На переезде сторожиха крикнула:
— Влево смотрите!
Корреспондент записал:
«Утро теплое и туманное. Широко стелются мокрые поляны, желтеют перелески. И вот, немного не доезжая до выросшей на косогоре деревни Верховье, саженях в двести от дороги, на краю неглубокой лощины, заросшей черным ракитником и веселой зеленью молодых елок, как громадная упавшая на землю птица, вырисовывается серый контур погибшего «ньюпора». Стоит он хвостом вверх, зарывшись носом в землю, и спереди накрыт мокрым брезентом…»
У аэроплана собралась следственная комиссия. Вокруг толпа. Клещинский прожил в деревне Верховье двое суток, и крестьяне подружились с ним. Корреспондент записал: «Они так и говорят — наш поручик».
Сняли брезент, ключом отвернули тросы. Показались два пробковых желтых шлема. Рука Клещинского судорожно вцепилась в рычаг глубины. Подошвы на сапогах согнуты от сильного нажима на педаль в предсмертный момент. Он боролся до конца. Серебряные погоны. Шерстяная рубаха коробится от черной крови. На руке идут часы. Их сверяют. Часы не останавливались.
— Контакт включен!
«Ньюпор» упал с работающим мотором.
Рядом с Клещинским лежит механик Антонюк. Простое чистое лицо. Рассказывает староста деревни:
— Двое суток машину поручика нашего караулили, чтобы не сбаловал кто из ребятишек. Потом держали, как он лететь собрался. Сильная машина, страсть. Ветер от нее шапки посшибал. Вот солдаты все спорили, кому лететь. Этот вот выспорил. — И староста показал на Антонюка.
— Ступай на место, борода, — говорит часовой.
Бабы начинают всхлипывать.
Клещинский был одним из первых русских авиаторов.
Это было начало века — бурное детство авиации, промчавшееся на парусиновых крыльях, на аэропланах, которые окрестили «летающими этажерками». Теперь «этажерки» сданы в музей, а самолеты с парусиновыми крыльями, точнее уже перкалевыми, возят почту на короткие расстояния.
Узнать о Клещинском из старых газет можно немногое. Но я не хочу мириться с этим. Мне хочется представить его живым, ощутить силу молодости его самого и авиационного дела, когда авиация только расправляла крылья. Я хочу представить обстановку того времени, его интересы и увлечения, чтобы понять, что заставило его вылететь в дождь.
…В те дни знаменитая Ходынка — ныне вертолетная станция в Москве на Ленинградском шоссе, — была дальней окраиной Москвы. Здесь рождалась и крепла наша авиация. Здесь встречали и провожали авиаторов, шли тренировки, сдавались экзамены на звание пилота. Над полем трещали пропеллеры и проносились похожие на коробчатых змеев аппараты.

Записи набора данных:
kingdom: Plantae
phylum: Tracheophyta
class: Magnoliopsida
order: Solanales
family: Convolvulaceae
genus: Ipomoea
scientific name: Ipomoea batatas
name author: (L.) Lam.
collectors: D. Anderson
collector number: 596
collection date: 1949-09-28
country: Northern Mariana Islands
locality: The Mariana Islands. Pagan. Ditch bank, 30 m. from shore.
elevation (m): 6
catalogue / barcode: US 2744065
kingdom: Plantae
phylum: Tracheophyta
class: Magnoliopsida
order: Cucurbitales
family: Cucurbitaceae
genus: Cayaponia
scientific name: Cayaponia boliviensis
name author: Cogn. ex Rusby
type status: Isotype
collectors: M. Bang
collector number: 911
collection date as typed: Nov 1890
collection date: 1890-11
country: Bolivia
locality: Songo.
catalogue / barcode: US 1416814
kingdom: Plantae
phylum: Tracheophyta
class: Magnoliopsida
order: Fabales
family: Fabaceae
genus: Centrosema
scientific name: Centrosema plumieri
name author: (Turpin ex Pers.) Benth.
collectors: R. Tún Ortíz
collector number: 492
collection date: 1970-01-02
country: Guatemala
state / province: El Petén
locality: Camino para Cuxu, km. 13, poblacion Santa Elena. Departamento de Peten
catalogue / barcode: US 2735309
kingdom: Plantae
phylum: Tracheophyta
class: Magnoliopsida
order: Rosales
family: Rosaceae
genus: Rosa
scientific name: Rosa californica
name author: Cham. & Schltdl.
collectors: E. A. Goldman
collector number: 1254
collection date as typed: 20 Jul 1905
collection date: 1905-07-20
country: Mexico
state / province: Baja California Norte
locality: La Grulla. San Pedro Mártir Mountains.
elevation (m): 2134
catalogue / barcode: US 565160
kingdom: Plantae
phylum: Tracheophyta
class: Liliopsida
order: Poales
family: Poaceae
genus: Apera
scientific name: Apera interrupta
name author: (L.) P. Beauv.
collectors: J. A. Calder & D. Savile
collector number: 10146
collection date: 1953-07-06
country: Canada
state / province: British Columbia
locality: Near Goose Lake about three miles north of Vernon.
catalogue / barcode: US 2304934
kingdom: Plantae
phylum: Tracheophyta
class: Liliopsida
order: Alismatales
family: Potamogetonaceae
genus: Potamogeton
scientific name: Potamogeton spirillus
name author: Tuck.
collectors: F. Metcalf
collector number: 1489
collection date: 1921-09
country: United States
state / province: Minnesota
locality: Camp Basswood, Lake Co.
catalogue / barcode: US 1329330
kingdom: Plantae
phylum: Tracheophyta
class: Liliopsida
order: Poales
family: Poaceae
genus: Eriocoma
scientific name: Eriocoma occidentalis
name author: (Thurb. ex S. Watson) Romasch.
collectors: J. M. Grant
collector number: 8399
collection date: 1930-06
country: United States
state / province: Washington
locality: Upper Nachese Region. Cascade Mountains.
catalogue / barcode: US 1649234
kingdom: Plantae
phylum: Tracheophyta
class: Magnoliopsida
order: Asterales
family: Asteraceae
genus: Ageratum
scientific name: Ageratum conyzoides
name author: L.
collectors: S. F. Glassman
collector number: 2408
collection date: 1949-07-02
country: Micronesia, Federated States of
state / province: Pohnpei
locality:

Задание 1: Переведите на английский язык следующее предложение из учебного текста: «Теперь „этажерки“ сданы в музей, а самолеты с парусиновыми крыльями, точнее уже перкалевыми, возят почту на короткие расстояния».
Задание 2: Перепишите из учебного текста фрагмент, начиная со слов «Рядом с Клещинским» и заканчивая словами «борода, — говорит часовой.».

Письменный ответ 1: Now the "whatnots" have been handed over to a museum, and airplanes with canvas wings, or rather percale ones by now, carry mail over short distances.

Письменный ответ 2:
Рядом с Клещинским лежит механик Антонюк. Простое чистое лицо. Рассказывает староста деревни:
— Двое суток машину поручика нашего караулили, чтобы не сбаловал кто из ребятишек. Потом держали, как он лететь собрался. Сильная машина, страсть. Ветер от нее шапки посшибал. Вот солдаты все спорили, кому лететь. Этот вот выспорил. — И староста показал на Антонюка.
— Ступай на место, борода, — говорит часовой.